Canal+ contre Al Jazeera: La guerre des télés a commencé

Canal+ contre Al Jazeera: La guerre des télés a commencé

Après avoir conquis le ciel arabe et moyen-oriental et successive ment lancé un canal anglophone et des déclinaisons à l’usage de la Turquie et des Balkans, Al Jazeera compte, à partir de ce 1er juin, forcer le marché select de la télévision payante en France, jusque-là sous l’emprise quasi monopoliste de la filiale de Vivendi, Canal+.

Le prochain lancement de la chaîne beIN Sport 1, suivie en août par beIN Sport 2, n’a pas laissé indifférents les actionnaires de la première chaîne cryptée française, qui a accusé le groupe qatari de débaucher abusivement des journalistes de son groupe avant le lancement.



Canal+ s’estime victime d’un «débauchage abusif» de ses salariés. Passant à l’action, et selon «Libération », des huissiers ont débarqué dans les locaux français d’Al Jazeera pour perquisitionner. Information confirmée par Charles Bietry, le patron d’Al Jazeera Sport et ancien responsable des sports à Canal+. Répondant aux accusations de son ancien employeur, il dira que sur 2.000 salariés que compte Canal+, il en a recruté 8 en tout, dont 2 «vedettes».

Canal+, qui affirme que 22 de ses employés ont été débauchés, alors que plusieurs dizaines d’autres ont été approchés, attend les constats d’huissiers pour étudier la possibilité de déposer plainte contre Al Jazeera. Ce n’est pas le premier «incident» entre les deux chaînes puisque, selon des observateurs avertis du PAF, Canal+ serait, très probablement, le principal perdant avec l’arrivée des chaînes du groupe qatari.

Lors de la bataille par la retransmission des principaux championnats de foot, Canal+ avait déjà estimé qu’un « concurrent comme Al-Jazeera qui agit en dehors de toute rationalité économique, c’est une mauvaise nouvelle ». Faux, avait rétorqué Charles Bietry, qui affirme qu’Al Jazeera ne fait que défendre sa position dans le marché français et nie toute accusation d’une possible concurrence déloyale.

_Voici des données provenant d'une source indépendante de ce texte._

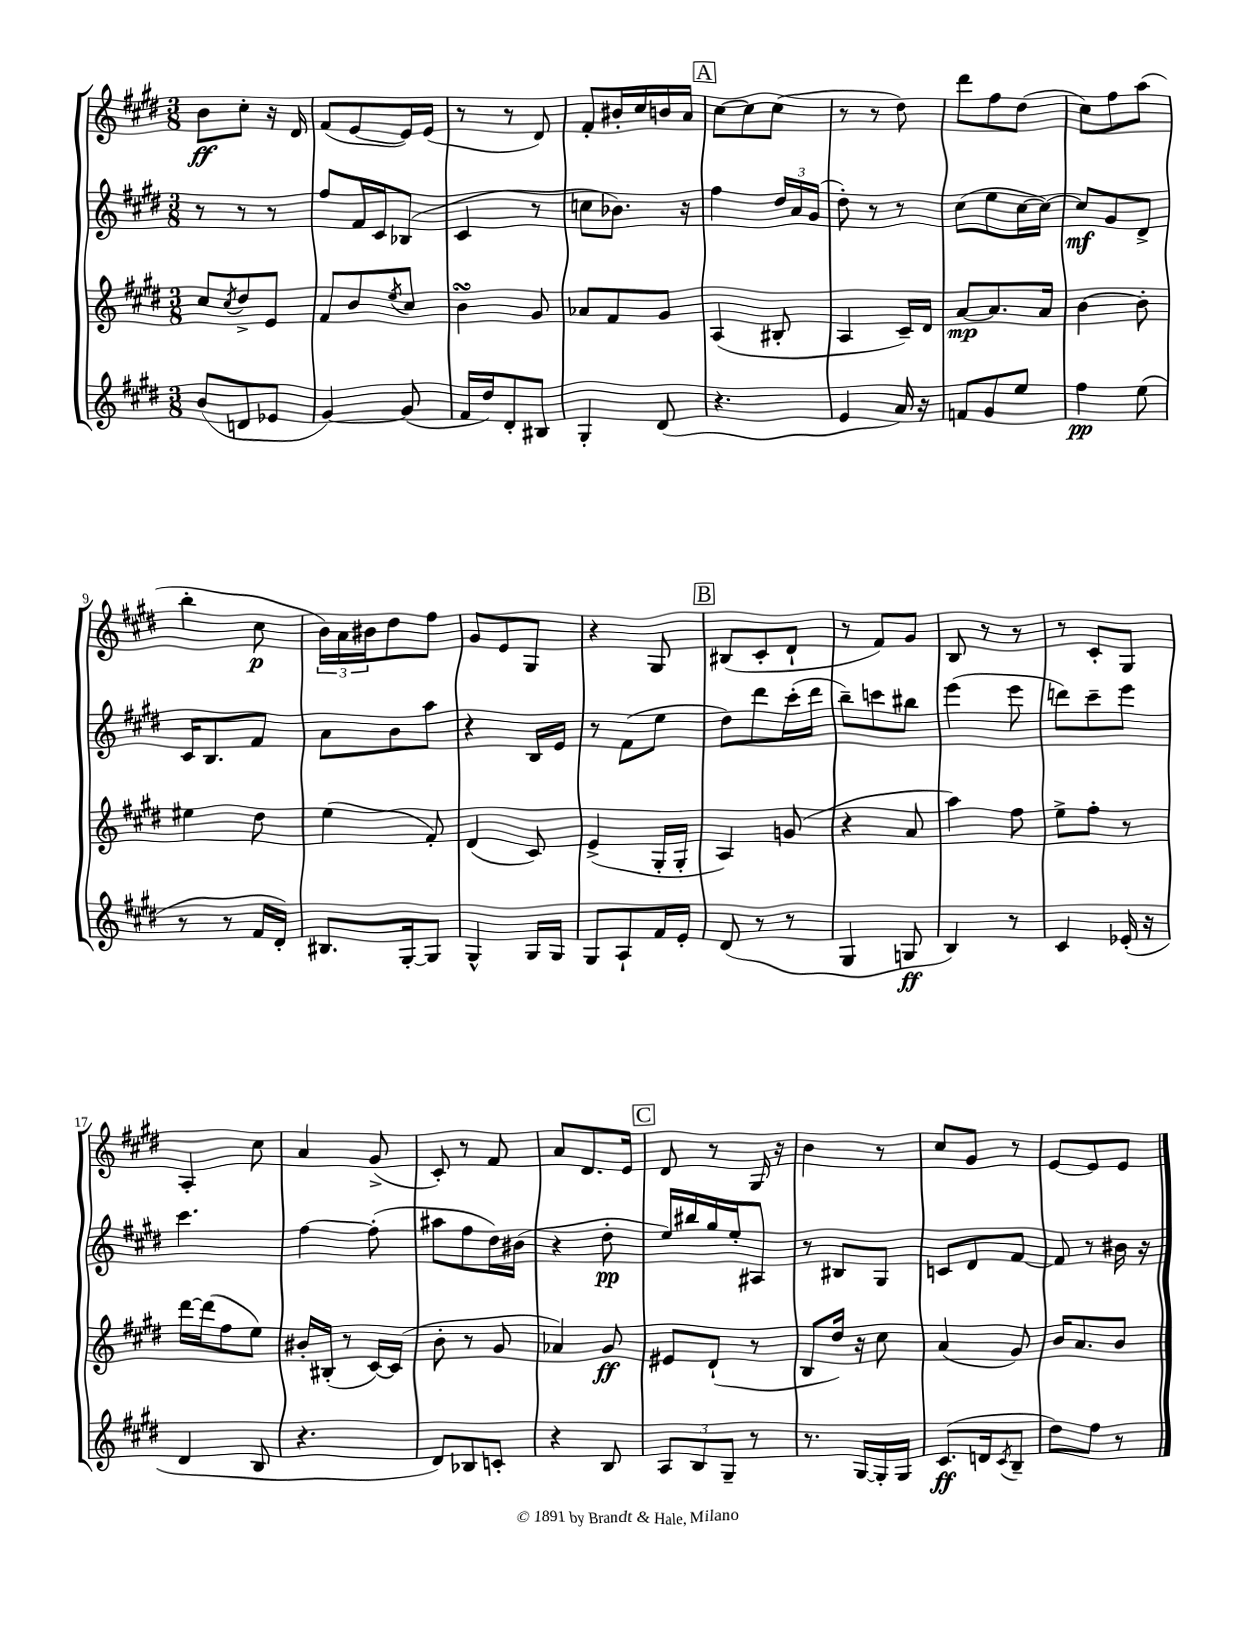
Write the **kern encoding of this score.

La chaîne qatarie s’est donné les moyens pour forcer le marché de la télévision payante en France en déboursant des centaines de millions d’euros dans les droits TV : 150 millions d’euros annuels pour 80% de la Ligue 1 et 61 millions d’euros annuels pour la majorité des matchs de la Ligue des champions notamment.

Quant à beIN Sport, elle sera la seule chaîne à proposer l’intégralité des matchs de l’Euro 2012 et 2016, manière d’encourager les acquisitions pour un prix d’abonnement qualifié d’attractif, tournant autour de 11 euros par mois, selon les opérateurs. Ainsi, et dès le 8 juin, les abonnés pourront suivre tous les matches de l’Euro. Robert Pirès, Jean-Alain Boumsong, Mickaël Landreau et Grégory Coupet feront partie des consultants.

Patrick Viera et Karim Benzema devraient également les rejoindre sur les plateaux après la compétition. Les abonnés auront également accès à tous les matchs de la Ligue 1 (8 matchs en direct et 2 en différé), à tous les matchs de la Ligue des champions (soit 133 en direct et 13 en différé) ainsi qu’à tous ceux de l’Europa League et des matchs des championnats d’Espagne, d’Italie, d’Allemagne ou sud-américain.

Cette incursion du marché français à travers le sport n’est pas l’unique manoeuvre du groupe qatari en direction du téléspectateur francophone, puisqu’Al Jazeera compte lancer, à partir du Sénégal, une chaîne d’information continue en français accessible aux téléspectateurs de l’Hexagone via le satellite et aux francophones du Maghreb.

Une réponse à l’arrivée de France 24 en arabe en plein « printemps arabe ». Créée en 1996, la chaîne est devenue un groupe audiovisuel international qui a tissé un réseau de 65 bureaux dans le monde.